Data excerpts
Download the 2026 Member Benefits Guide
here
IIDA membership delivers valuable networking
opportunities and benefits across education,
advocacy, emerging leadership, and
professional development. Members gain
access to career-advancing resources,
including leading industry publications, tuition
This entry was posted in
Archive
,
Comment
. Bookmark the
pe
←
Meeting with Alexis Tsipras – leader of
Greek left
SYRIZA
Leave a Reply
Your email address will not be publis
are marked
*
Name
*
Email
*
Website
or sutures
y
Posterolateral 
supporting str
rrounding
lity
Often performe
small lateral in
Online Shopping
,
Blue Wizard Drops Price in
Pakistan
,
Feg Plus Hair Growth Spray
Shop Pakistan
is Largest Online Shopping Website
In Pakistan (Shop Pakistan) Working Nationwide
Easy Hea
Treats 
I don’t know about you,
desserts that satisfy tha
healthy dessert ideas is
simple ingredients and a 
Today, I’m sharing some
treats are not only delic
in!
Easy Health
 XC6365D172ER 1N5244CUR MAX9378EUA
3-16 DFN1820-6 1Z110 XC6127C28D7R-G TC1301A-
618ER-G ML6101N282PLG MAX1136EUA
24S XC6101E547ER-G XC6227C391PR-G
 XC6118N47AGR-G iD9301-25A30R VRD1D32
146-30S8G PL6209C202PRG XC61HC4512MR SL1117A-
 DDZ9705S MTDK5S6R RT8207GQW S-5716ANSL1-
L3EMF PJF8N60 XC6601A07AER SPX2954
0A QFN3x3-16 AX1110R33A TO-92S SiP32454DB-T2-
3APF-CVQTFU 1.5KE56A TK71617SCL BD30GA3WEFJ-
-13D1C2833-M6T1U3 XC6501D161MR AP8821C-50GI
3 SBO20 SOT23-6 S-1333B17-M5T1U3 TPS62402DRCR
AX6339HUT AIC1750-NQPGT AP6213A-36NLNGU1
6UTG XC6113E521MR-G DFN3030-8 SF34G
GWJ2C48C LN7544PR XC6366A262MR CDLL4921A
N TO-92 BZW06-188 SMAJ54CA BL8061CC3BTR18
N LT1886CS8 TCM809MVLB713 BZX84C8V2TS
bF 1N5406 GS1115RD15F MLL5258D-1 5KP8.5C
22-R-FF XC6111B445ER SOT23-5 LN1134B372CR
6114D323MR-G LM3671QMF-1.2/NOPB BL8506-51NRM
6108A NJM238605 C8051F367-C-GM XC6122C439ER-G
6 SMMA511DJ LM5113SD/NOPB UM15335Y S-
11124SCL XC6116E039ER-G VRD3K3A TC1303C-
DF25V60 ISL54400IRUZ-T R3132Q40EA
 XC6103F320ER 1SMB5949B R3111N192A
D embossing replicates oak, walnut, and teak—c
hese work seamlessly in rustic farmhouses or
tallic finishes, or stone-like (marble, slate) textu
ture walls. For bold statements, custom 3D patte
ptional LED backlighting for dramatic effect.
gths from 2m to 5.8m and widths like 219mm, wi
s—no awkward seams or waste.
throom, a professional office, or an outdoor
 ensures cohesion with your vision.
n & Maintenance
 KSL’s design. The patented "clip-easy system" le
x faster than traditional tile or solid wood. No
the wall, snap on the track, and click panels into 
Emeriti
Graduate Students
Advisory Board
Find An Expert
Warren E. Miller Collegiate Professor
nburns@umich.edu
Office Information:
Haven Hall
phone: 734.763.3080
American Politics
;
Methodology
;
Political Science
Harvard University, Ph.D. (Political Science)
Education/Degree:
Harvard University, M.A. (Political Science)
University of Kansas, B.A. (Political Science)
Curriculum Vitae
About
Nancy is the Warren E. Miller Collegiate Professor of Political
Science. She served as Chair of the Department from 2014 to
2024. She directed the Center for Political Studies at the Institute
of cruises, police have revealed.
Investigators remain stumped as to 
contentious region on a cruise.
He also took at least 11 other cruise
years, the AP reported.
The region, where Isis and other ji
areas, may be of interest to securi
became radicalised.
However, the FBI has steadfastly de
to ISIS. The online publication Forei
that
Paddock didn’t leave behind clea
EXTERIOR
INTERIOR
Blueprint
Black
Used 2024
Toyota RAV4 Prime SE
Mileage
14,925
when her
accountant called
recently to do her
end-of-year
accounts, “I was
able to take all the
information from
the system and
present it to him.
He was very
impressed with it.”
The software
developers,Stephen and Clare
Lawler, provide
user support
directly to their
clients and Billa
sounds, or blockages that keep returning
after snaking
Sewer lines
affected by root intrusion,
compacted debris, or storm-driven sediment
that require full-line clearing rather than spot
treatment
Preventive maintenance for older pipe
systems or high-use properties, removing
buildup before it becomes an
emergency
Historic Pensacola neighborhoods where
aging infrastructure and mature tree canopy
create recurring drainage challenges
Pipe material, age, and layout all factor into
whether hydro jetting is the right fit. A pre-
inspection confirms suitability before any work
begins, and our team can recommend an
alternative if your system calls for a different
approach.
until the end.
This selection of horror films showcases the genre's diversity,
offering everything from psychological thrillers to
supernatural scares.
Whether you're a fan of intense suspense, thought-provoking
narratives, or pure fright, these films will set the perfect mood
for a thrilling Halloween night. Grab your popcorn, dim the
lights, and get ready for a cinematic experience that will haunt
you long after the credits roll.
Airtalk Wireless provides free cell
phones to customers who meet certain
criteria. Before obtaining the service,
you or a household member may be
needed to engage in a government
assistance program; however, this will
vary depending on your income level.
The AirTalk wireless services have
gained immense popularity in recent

Work request:
Please arrange every line of the data above as a numbered list, omitting any blank lines.

Task solution:
1. Download the 2026 Member Benefits Guide
2. here
3. IIDA membership delivers valuable networking
4. opportunities and benefits across education,
5. advocacy, emerging leadership, and
6. professional development. Members gain
7. access to career-advancing resources,
8. including leading industry publications, tuition
9. This entry was posted in
10. Archive
11. ,
12. Comment
13. . Bookmark the
14. pe
15. ←
16. Meeting with Alexis Tsipras – leader of
17. Greek left
18. SYRIZA
19. Leave a Reply
20. Your email address will not be publis
21. are marked
22. *
23. Name
24. *
25. Email
26. *
27. Website
28. or sutures
29. y
30. Posterolateral 
31. supporting str
32. rrounding
33. lity
34. Often performe
35. small lateral in
36. Online Shopping
37. ,
38. Blue Wizard Drops Price in
39. Pakistan
40. ,
41. Feg Plus Hair Growth Spray
42. Shop Pakistan
43. is Largest Online Shopping Website
44. In Pakistan (Shop Pakistan) Working Nationwide
45. Easy Hea
46. Treats 
47. I don’t know about you,
48. desserts that satisfy tha
49. healthy dessert ideas is
50. simple ingredients and a 
51. Today, I’m sharing some
52. treats are not only delic
53. in!
54. Easy Health
55.  XC6365D172ER 1N5244CUR MAX9378EUA
56. 3-16 DFN1820-6 1Z110 XC6127C28D7R-G TC1301A-
57. 618ER-G ML6101N282PLG MAX1136EUA
58. 24S XC6101E547ER-G XC6227C391PR-G
59.  XC6118N47AGR-G iD9301-25A30R VRD1D32
60. 146-30S8G PL6209C202PRG XC61HC4512MR SL1117A-
61.  DDZ9705S MTDK5S6R RT8207GQW S-5716ANSL1-
62. L3EMF PJF8N60 XC6601A07AER SPX2954
63. 0A QFN3x3-16 AX1110R33A TO-92S SiP32454DB-T2-
64. 3APF-CVQTFU 1.5KE56A TK71617SCL BD30GA3WEFJ-
65. -13D1C2833-M6T1U3 XC6501D161MR AP8821C-50GI
66. 3 SBO20 SOT23-6 S-1333B17-M5T1U3 TPS62402DRCR
67. AX6339HUT AIC1750-NQPGT AP6213A-36NLNGU1
68. 6UTG XC6113E521MR-G DFN3030-8 SF34G
69. GWJ2C48C LN7544PR XC6366A262MR CDLL4921A
70. N TO-92 BZW06-188 SMAJ54CA BL8061CC3BTR18
71. N LT1886CS8 TCM809MVLB713 BZX84C8V2TS
72. bF 1N5406 GS1115RD15F MLL5258D-1 5KP8.5C
73. 22-R-FF XC6111B445ER SOT23-5 LN1134B372CR
74. 6114D323MR-G LM3671QMF-1.2/NOPB BL8506-51NRM
75. 6108A NJM238605 C8051F367-C-GM XC6122C439ER-G
76. 6 SMMA511DJ LM5113SD/NOPB UM15335Y S-
77. 11124SCL XC6116E039ER-G VRD3K3A TC1303C-
78. DF25V60 ISL54400IRUZ-T R3132Q40EA
79.  XC6103F320ER 1SMB5949B R3111N192A
80. D embossing replicates oak, walnut, and teak—c
81. hese work seamlessly in rustic farmhouses or
82. tallic finishes, or stone-like (marble, slate) textu
83. ture walls. For bold statements, custom 3D patte
84. ptional LED backlighting for dramatic effect.
85. gths from 2m to 5.8m and widths like 219mm, wi
86. s—no awkward seams or waste.
87. throom, a professional office, or an outdoor
88.  ensures cohesion with your vision.
89. n & Maintenance
90.  KSL’s design. The patented "clip-easy system" le
91. x faster than traditional tile or solid wood. No
92. the wall, snap on the track, and click panels into 
93. Emeriti
94. Graduate Students
95. Advisory Board
96. Find An Expert
97. Warren E. Miller Collegiate Professor
98. nburns@umich.edu
99. Office Information:
100. Haven Hall
101. phone: 734.763.3080
102. American Politics
103. ;
104. Methodology
105. ;
106. Political Science
107. Harvard University, Ph.D. (Political Science)
108. Education/Degree:
109. Harvard University, M.A. (Political Science)
110. University of Kansas, B.A. (Political Science)
111. Curriculum Vitae
112. About
113. Nancy is the Warren E. Miller Collegiate Professor of Political
114. Science. She served as Chair of the Department from 2014 to
115. 2024. She directed the Center for Political Studies at the Institute
116. of cruises, police have revealed.
117. Investigators remain stumped as to 
118. contentious region on a cruise.
119. He also took at least 11 other cruise
120. years, the AP reported.
121. The region, where Isis and other ji
122. areas, may be of interest to securi
123. became radicalised.
124. However, the FBI has steadfastly de
125. to ISIS. The online publication Forei
126. that
127. Paddock didn’t leave behind clea
128. EXTERIOR
129. INTERIOR
130. Blueprint
131. Black
132. Used 2024
133. Toyota RAV4 Prime SE
134. Mileage
135. 14,925
136. when her
137. accountant called
138. recently to do her
139. end-of-year
140. accounts, “I was
141. able to take all the
142. information from
143. the system and
144. present it to him.
145. He was very
146. impressed with it.”
147. The software
148. developers,Stephen and Clare
149. Lawler, provide
150. user support
151. directly to their
152. clients and Billa
153. sounds, or blockages that keep returning
154. after snaking
155. Sewer lines
156. affected by root intrusion,
157. compacted debris, or storm-driven sediment
158. that require full-line clearing rather than spot
159. treatment
160. Preventive maintenance for older pipe
161. systems or high-use properties, removing
162. buildup before it becomes an
163. emergency
164. Historic Pensacola neighborhoods where
165. aging infrastructure and mature tree canopy
166. create recurring drainage challenges
167. Pipe material, age, and layout all factor into
168. whether hydro jetting is the right fit. A pre-
169. inspection confirms suitability before any work
170. begins, and our team can recommend an
171. alternative if your system calls for a different
172. approach.
173. until the end.
174. This selection of horror films showcases the genre's diversity,
175. offering everything from psychological thrillers to
176. supernatural scares.
177. Whether you're a fan of intense suspense, thought-provoking
178. narratives, or pure fright, these films will set the perfect mood
179. for a thrilling Halloween night. Grab your popcorn, dim the
180. lights, and get ready for a cinematic experience that will haunt
181. you long after the credits roll.
182. Airtalk Wireless provides free cell
183. phones to customers who meet certain
184. criteria. Before obtaining the service,
185. you or a household member may be
186. needed to engage in a government
187. assistance program; however, this will
188. vary depending on your income level.
189. The AirTalk wireless services have
190. gained immense popularity in recent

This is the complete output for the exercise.